**Exercise passage**
____

Quentin Tarantino Refuses to Cave to China

Quentin Tarantino Refuses to Cave to China
Director Quentin Tarantino attends the photo call for Columbia Pictures' "Once Upon A Time In Hollywood" at Four Seasons Hotel Los Angeles at Beverly Hills on July 11, 2019 in Los Angeles, California. (Kevork Djansezian/Getty Images)

Michael Clark By Friday, 25 October 2019 04:34 PM EDT Current | Bio | Archive

With the NBA still trying to navigate its way through a public relations nightmare in the wake of both players and officials backing Communist China and its suppression of free speech in Hong Kong, one unlikely American artist has put the Chinese Communists in their place.

Never one to play the shrinking violet, writer/director Quentin Tarantino recently made a political, artistic, and monetary statement few creative types would dare imagine and one which will ally him with throngs of people with whom he has little, if anything, in common. Today was the scheduled opening date for Tarantino’s latest opus “Once Upon a Time...In Hollywood” (OUATIH) in Mainland China. Contrary to popular belief, this was not the first Tarantino to possibly open in China (more on that in a bit), but will likely be the last.

____

**Requirement A**
In the article about Tarantino and China, what three kinds of statement is Tarantino said to have made?
**Requirement B**
According to the article about Tarantino and China, why is the NBA dealing with a public relations nightmare?
**Requirement C**
Write the next part of the article about Tarantino and China, starting after its last sentence.

**Page-level text extractions**

____

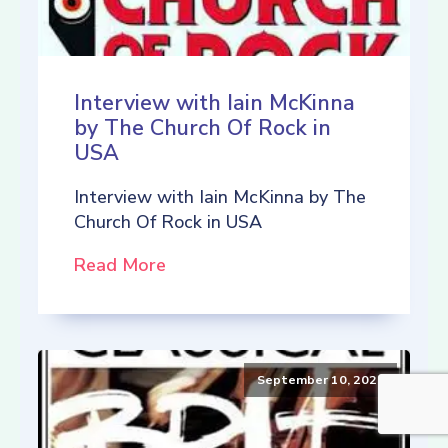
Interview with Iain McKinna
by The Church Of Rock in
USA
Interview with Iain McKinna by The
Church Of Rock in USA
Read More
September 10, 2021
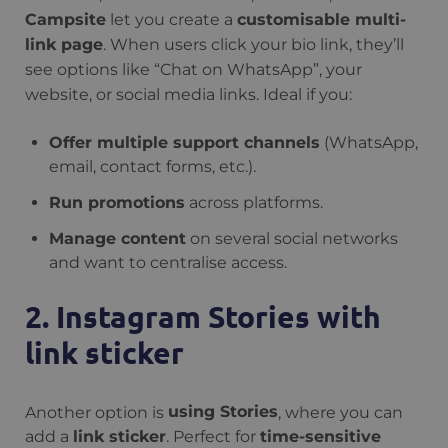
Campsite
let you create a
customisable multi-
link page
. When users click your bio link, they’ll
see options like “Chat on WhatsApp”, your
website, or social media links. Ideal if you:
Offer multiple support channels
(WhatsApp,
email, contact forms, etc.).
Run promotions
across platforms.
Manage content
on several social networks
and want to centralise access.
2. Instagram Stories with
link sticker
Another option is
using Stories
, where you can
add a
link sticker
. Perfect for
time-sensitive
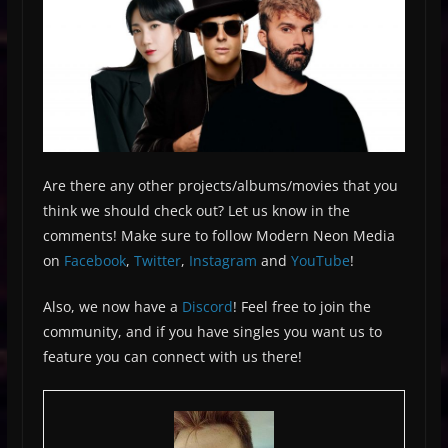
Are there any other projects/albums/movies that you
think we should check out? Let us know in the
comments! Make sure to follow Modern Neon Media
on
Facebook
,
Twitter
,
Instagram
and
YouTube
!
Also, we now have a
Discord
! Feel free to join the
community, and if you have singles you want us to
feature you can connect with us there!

____

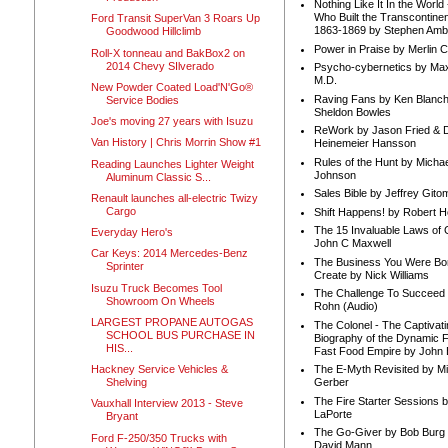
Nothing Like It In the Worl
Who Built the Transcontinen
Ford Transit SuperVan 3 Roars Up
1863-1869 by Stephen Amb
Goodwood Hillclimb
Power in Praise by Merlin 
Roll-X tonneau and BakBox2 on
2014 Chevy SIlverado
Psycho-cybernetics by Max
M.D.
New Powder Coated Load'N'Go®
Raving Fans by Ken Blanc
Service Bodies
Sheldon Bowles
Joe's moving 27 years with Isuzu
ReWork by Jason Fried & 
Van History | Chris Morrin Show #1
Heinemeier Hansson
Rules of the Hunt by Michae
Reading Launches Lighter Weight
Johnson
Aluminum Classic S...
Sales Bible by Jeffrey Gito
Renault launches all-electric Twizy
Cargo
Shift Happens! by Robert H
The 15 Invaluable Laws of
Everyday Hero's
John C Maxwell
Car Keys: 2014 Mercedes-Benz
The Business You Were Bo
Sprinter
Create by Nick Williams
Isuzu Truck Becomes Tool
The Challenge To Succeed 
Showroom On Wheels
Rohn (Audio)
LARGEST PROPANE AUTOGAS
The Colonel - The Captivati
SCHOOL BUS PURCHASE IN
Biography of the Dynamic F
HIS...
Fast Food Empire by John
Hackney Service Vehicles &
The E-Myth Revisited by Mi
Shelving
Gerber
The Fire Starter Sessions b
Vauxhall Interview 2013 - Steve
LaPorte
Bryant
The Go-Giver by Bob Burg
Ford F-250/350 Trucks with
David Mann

____

**Task result A**
Political, artistic, and monetary.

**Task result B**
Both NBA players and officials backed Communist China and its suppression of free speech in Hong Kong.

**Task result C**
When it was revealed the movie would be playing in her father Bruce’s homeland, Shannon Lee was none too pleased. Having already seen the movie stateside, Lee took umbrage with Tarantino’s portrayal of her dad in the film. The lone scene where Bruce (Mike Moh) appears is on the lot of a TV studio where Bruce (as the character Kato) is on a break while taping an episode of “The Green Hornet.” He starts a conversation with veteran stunt man Cliff Booth (Brad Pitt) which doesn’t go well and the pair begins fighting. While Bruce starts with a vengeance the skirmish ends with Booth tossing him into a parked car hard enough to cause significant damage to the vehicle. This tussle never actually happened; something Shannon either might not realize or chooses to interpret through her own tainted prism.

Not unlike many portions of Tarantino’s World War II flick “Inglourious Basterds,” “OUATIH” is what is referred to as “revisionist history” — meaning it mixes fictional and non-fictional people and events. “Butch Cassidy & the Sundance Kid” and “Argo” are two other revisionist history productions. Some people would say Oliver Stone’s “JFK” fits the bill as well.

So determined was Shannon to protect her father’s image and legacy, she petitioned China’s National Film Administration (NFA) to force Tarantino to modify or outright excise the scene as to not damage the memory of one of the nation’s most famous sons.

Having already pulled in over $368M globally since it’s July 26 release, “OUATIH” has more than quadrupled its’ $90M budget and conservative estimates indicate the gross in China could have easily pushed it over the $400M mark and well beyond, something which will never happen.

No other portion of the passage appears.